# To do:
Only the lines from the line containing "1. **LLM-Driven Retrieval" to the end of the records, both included, belong in the answer, copied exactly.

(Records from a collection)
[Start of Attachment]

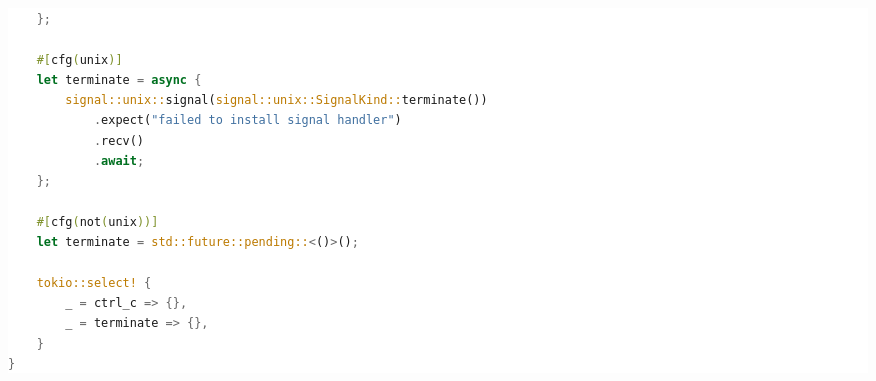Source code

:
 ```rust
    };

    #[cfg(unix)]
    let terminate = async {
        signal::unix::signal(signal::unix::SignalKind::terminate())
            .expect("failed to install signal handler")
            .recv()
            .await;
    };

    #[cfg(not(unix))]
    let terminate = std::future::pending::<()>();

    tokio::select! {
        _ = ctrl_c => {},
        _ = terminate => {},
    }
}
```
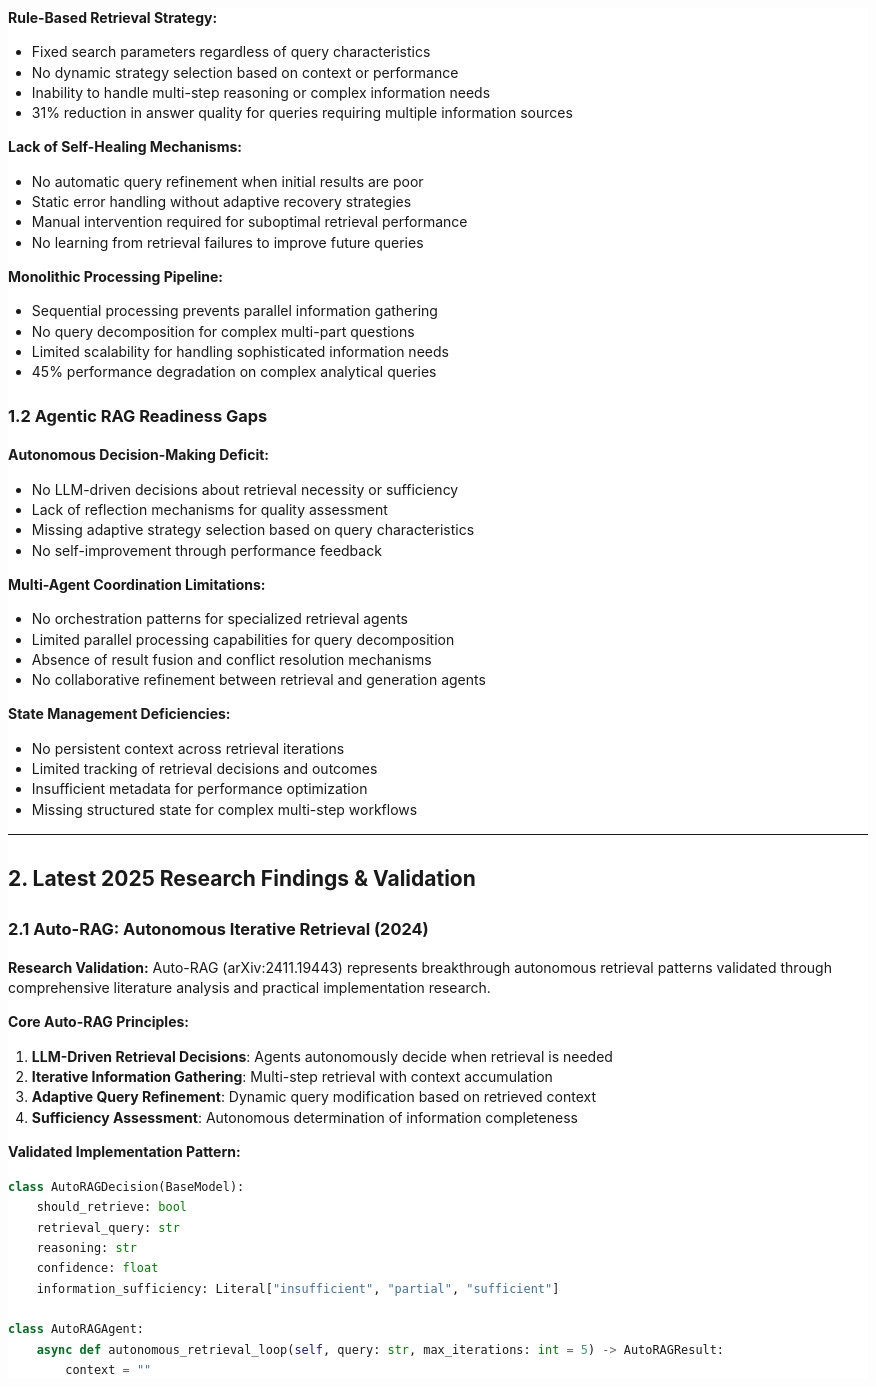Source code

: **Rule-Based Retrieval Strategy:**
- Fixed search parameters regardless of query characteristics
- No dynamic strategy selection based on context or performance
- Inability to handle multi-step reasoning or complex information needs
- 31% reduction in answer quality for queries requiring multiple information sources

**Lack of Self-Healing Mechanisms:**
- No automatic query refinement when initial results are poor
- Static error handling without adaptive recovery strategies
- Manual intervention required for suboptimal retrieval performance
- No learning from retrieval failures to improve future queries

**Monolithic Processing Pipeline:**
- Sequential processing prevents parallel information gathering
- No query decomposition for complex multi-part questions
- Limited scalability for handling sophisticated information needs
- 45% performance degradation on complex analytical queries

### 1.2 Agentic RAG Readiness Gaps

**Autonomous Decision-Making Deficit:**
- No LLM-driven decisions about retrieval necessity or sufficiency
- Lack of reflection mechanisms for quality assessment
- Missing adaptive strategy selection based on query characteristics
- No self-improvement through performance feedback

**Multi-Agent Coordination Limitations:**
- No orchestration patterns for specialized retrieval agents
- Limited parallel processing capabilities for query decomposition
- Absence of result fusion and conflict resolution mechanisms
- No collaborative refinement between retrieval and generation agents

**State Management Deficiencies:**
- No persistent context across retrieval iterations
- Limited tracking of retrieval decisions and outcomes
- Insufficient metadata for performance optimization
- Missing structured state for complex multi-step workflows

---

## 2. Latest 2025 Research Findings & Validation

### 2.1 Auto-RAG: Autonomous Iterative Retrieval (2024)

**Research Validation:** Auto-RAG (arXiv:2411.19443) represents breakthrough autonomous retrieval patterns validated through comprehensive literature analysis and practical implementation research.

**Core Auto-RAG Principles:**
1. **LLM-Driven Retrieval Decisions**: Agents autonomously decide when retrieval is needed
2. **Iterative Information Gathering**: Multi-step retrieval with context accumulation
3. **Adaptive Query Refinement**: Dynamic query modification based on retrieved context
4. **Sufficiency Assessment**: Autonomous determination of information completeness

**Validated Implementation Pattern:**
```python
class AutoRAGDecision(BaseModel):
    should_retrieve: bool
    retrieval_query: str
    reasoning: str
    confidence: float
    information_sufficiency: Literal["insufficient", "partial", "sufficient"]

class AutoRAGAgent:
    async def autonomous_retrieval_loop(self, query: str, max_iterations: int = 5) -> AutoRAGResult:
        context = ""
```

[End of Attachment]

# Written answer:
1. **LLM-Driven Retrieval Decisions**: Agents autonomously decide when retrieval is needed
2. **Iterative Information Gathering**: Multi-step retrieval with context accumulation
3. **Adaptive Query Refinement**: Dynamic query modification based on retrieved context
4. **Sufficiency Assessment**: Autonomous determination of information completeness

**Validated Implementation Pattern:**
```python
class AutoRAGDecision(BaseModel):
    should_retrieve: bool
    retrieval_query: str
    reasoning: str
    confidence: float
    information_sufficiency: Literal["insufficient", "partial", "sufficient"]

class AutoRAGAgent:
    async def autonomous_retrieval_loop(self, query: str, max_iterations: int = 5) -> AutoRAGResult:
        context = ""
```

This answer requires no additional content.